_Tarefas a realizar_.
a) Retorne, da entrevista sobre Dener, tudo o que vai de "DM – Requinte, riqueza, luxo, tudo" até "tinha 12 anos.", sem nenhuma alteração.
b) Na entrevista sobre Dener, que idade tinha a pessoa entrevistada quando o pai faleceu?

_Entrevista_.
▼▼▼

DM – Dener era polêmico, ousado e talentoso. Dizia que inventou a moda no Brasil. Você concorda com ele?
ML - Claro que sim! As mulheres de alta classe e milionárias não compravam roupas no Brasil antes de Dener.
DM – Requinte, riqueza, luxo, tudo isso fazia parte da vida de Dener. Celebridades viviam em sua casa. O que você recorda e avalia desse tempo de glamour, vivido ao lado de seu pai?
ML - Infelizmente, não me recordo! Quando meu pai faleceu eu tinha 12 anos.

▲▲▲

_Material fornecido_.
▼▼▼

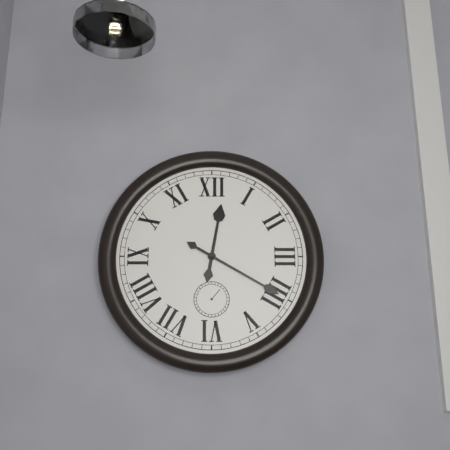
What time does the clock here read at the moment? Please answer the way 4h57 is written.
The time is 12h20
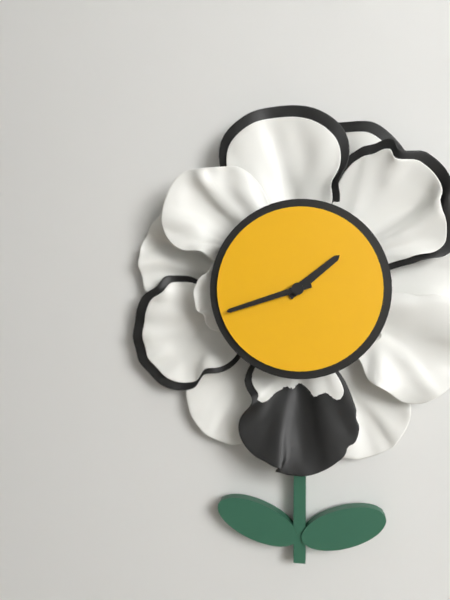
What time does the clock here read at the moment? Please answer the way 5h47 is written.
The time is 1h42
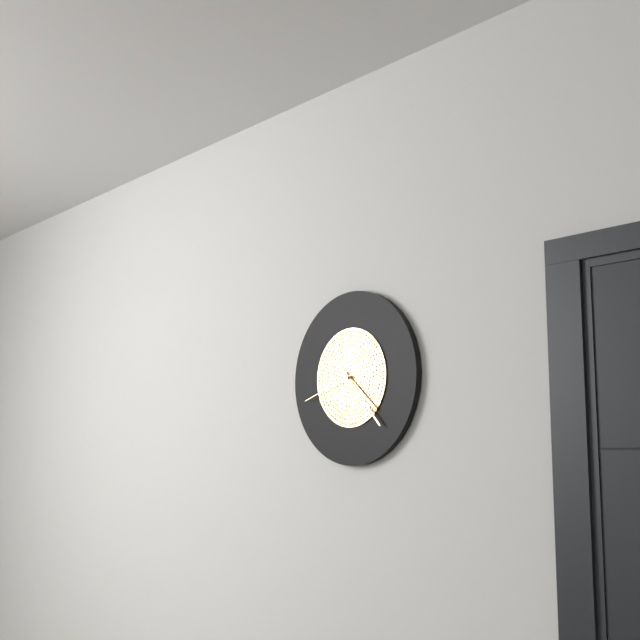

▲▲▲

_Lista de soluções_.
a)
DM – Requinte, riqueza, luxo, tudo isso fazia parte da vida de Dener. Celebridades viviam em sua casa. O que você recorda e avalia desse tempo de glamour, vivido ao lado de seu pai?
ML - Infelizmente, não me recordo! Quando meu pai faleceu eu tinha 12 anos.

b) 12 anos.